Outra forma de atuação da Atea são as campanhas educativas. Em julho deste ano, a organização distribuiu oito outdoors em Porto Alegre (RS) com frases incisivas, como “Religião não define caráter”. A iniciativa, que durou um mês, deve seguir para Curitiba (PR) e Rio de Janeiro (RJ). Hoje, com três mil associados, a Atea procura estimular os ateus a “sair do armário” e organizar-se para defender seus direitos, assim como fazem os grupos religiosos. “Com o ateísmo se tornando comum, as pessoas começam a perceber que os ateus não são menos virtuosos que os outros”, avalia André Comte-Sponville. Como escreveu o filósofo em O Espírito do Ateísmo: “A religião é um direito. A irreligião também.”

Ética sem mistério

Um dos debates mais ricos sobre religião e ateísmo está no livro Em Que Creem os Que Não Creem? (Record, 1999) em que o cardeal italiano Carlo Maria Martini, ex-reitor da Universidade Gregoriana de Roma, e o filósofo Umberto Eco, ex-professor da Universidade de Bolonha, dialogam por meio de cartas. A discussão aborda temas como o livre-arbítrio e os limites entre Igreja e Estado. Enquanto Eco revela-se conhecedor dos evangelhos e elogia a contribuição das religiões para a nossa cultura, Martini tenta aproximar os dogmas cristãos das questões terrenas e reconhece como um “capítulo doloroso” o uso de violência pela Igreja para impor a verdade da sua fé em dados momentos históricos.

Para o cardeal, não cabe à religião satisfazer expectativas, mas sim celebrar mistérios. “A Igreja reconhece ainda não ter alcançado a plena compreensão dos mistérios que vive e celebra, mas olha com confiança para um futuro que lhe permitirá viver o cumprimento das promessas de Deus”, afirma.

Eco revela-se mais agnóstico do que ateu. “Ateu é uma figura cuja psicologia me escapa, porque não vejo como é possível não acreditar em Deus e considerar que não se pode comprovar Sua existência, e depois acreditar firmemente na inexistência de Deus, pensando poder prová-Lo”, diz.

Apesar da admiração mútua dos debatedores, as divergências permanecem. Martini, por exemplo, tem dificuldade de compreender o que move os ateus em direção à ética, já que, para ele, só há razão verdadeira em um Mistério transcendente. “Onde o leigo encontra a luz do bem?”, pergunta.

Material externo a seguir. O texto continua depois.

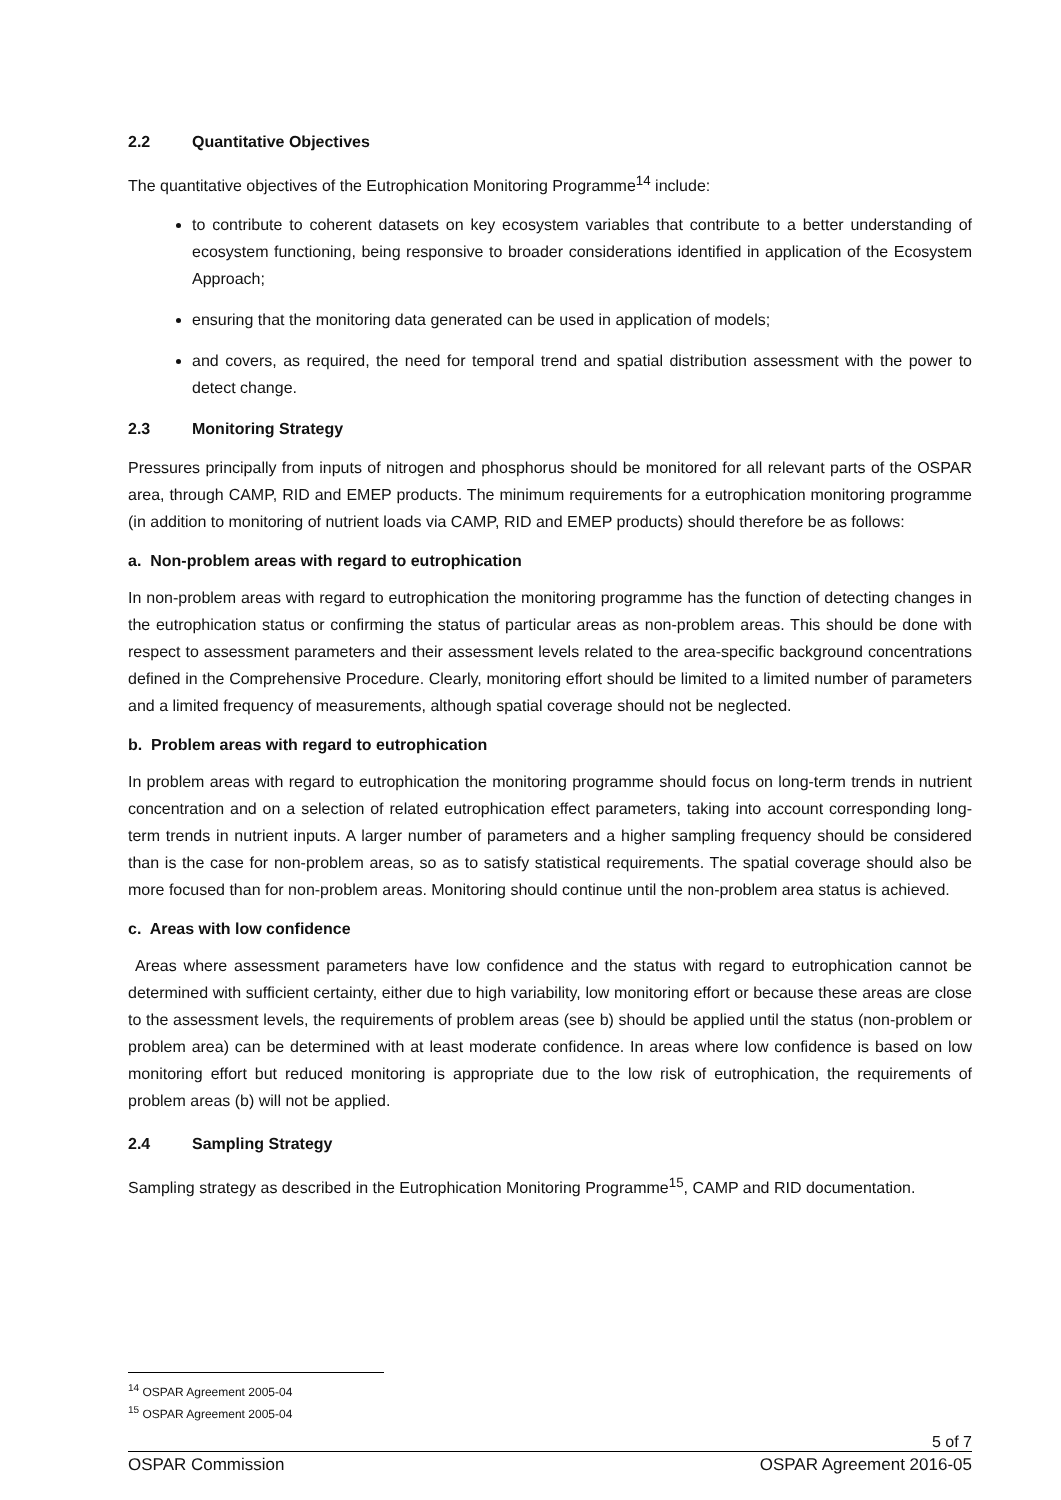2.2 Quantitative Objectives
The quantitative objectives of the Eutrophication Monitoring Programme<sup>14</sup> include:
to contribute to coherent datasets on key ecosystem variables that contribute to a better understanding of ecosystem functioning, being responsive to broader considerations identified in application of the Ecosystem Approach;
ensuring that the monitoring data generated can be used in application of models;
and covers, as required, the need for temporal trend and spatial distribution assessment with the power to detect change.
2.3 Monitoring Strategy
Pressures principally from inputs of nitrogen and phosphorus should be monitored for all relevant parts of the OSPAR area, through CAMP, RID and EMEP products. The minimum requirements for a eutrophication monitoring programme (in addition to monitoring of nutrient loads via CAMP, RID and EMEP products) should therefore be as follows:
a. Non-problem areas with regard to eutrophication
In non-problem areas with regard to eutrophication the monitoring programme has the function of detecting changes in the eutrophication status or confirming the status of particular areas as non-problem areas. This should be done with respect to assessment parameters and their assessment levels related to the area-specific background concentrations defined in the Comprehensive Procedure. Clearly, monitoring effort should be limited to a limited number of parameters and a limited frequency of measurements, although spatial coverage should not be neglected.
b. Problem areas with regard to eutrophication
In problem areas with regard to eutrophication the monitoring programme should focus on long-term trends in nutrient concentration and on a selection of related eutrophication effect parameters, taking into account corresponding long-term trends in nutrient inputs. A larger number of parameters and a higher sampling frequency should be considered than is the case for non-problem areas, so as to satisfy statistical requirements. The spatial coverage should also be more focused than for non-problem areas. Monitoring should continue until the non-problem area status is achieved.
c. Areas with low confidence
Areas where assessment parameters have low confidence and the status with regard to eutrophication cannot be determined with sufficient certainty, either due to high variability, low monitoring effort or because these areas are close to the assessment levels, the requirements of problem areas (see b) should be applied until the status (non-problem or problem area) can be determined with at least moderate confidence. In areas where low confidence is based on low monitoring effort but reduced monitoring is appropriate due to the low risk of eutrophication, the requirements of problem areas (b) will not be applied.
2.4 Sampling Strategy
Sampling strategy as described in the Eutrophication Monitoring Programme<sup>15</sup>, CAMP and RID documentation.
<sup>14</sup> OSPAR Agreement 2005-04
<sup>15</sup> OSPAR Agreement 2005-04
5 of 7
OSPAR Commission OSPAR Agreement 2016-05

A resposta está “nas relações interpessoais que definem a humanidade”, como amor, respeito à integridade do outro e sentido absoluto de dever, afirma Eco. Tais valores inspiram uma “transcendência laica” baseada no reconhecimento natural dos direitos democráticos. “A dimensão ética começa quando entra em cena o outro. O olhar do outro é que nos define e nos forma”, diz o escritor.